Q. Should we host pre-wedding or post-wedding parties for guests who cannot travel?
A. It would be a nice gesture. You don’t have to do anything you do not want to do. It can be an expense to host showers or post-wedding open houses once you have already paid for a lavish destination wedding. However, this is a great way to ensure that you can celebrate with people who could not make the trip and is a fitting time for guests to give you their gifts so that you do not have to ship them back home from your destination.
Q. Are we required to supply welcome gifts to our guests?
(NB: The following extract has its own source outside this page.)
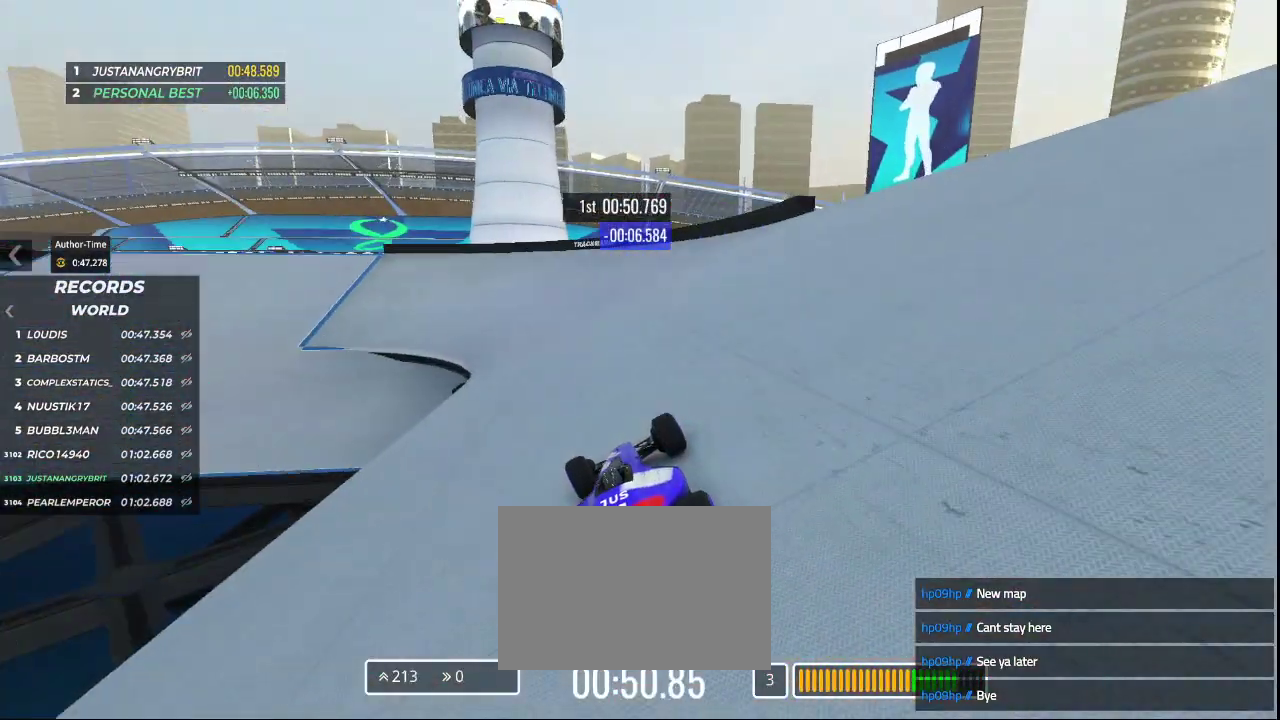
{"keys": ["left", "up"], "events": []}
A. Ideally, yes. Your guests have traveled long and far, incurring high expenses on your behalf. While a traditional favor would be a nice way to thank someone for driving ten miles to your banquet hall at home, a more comprehensive gift might be in order abroad. Of course, one way that couples do this is by hosting a dinner or activity, separate of course from the wedding reception, to honor and show appreciation for guests.
Q. What should we expect, in terms of gifts?
A. Less, overall. The fact is, your guests are already taking out great expense of time and money to be present for your wedding. Money may be tight when it comes to offering a sizeable gift. The key here is to be as gracious for the smaller gifts as you would back home. The caveat turns in your favor, however, that guests who cannot make it may offer a more sizable gift of apology. It is not appropriate, however, to send invites to people you know will not go in hopes their gift will be generous.
Q. Is there an appropriate way to say “adults only?”
A. Yes. As is true with at-home weddings, there are some celebrations that are not appropriate or ideal for children. Parents understand this. Instinctively, many parents will opt to leave the little ones at home for a destination wedding trip. To be sure, this can be noted on your wedding website or social media and can be spread through the grapevine by your bridal party. There are more sensitive ways to word the request than “no kids allowed,” such as, “The wedding party requests the company of adults. Children will be welcome at the post-wedding brunch at home on the 18th.” Something of this nature sounds more positive.
Q. Should we pay for our guests who cannot afford to come?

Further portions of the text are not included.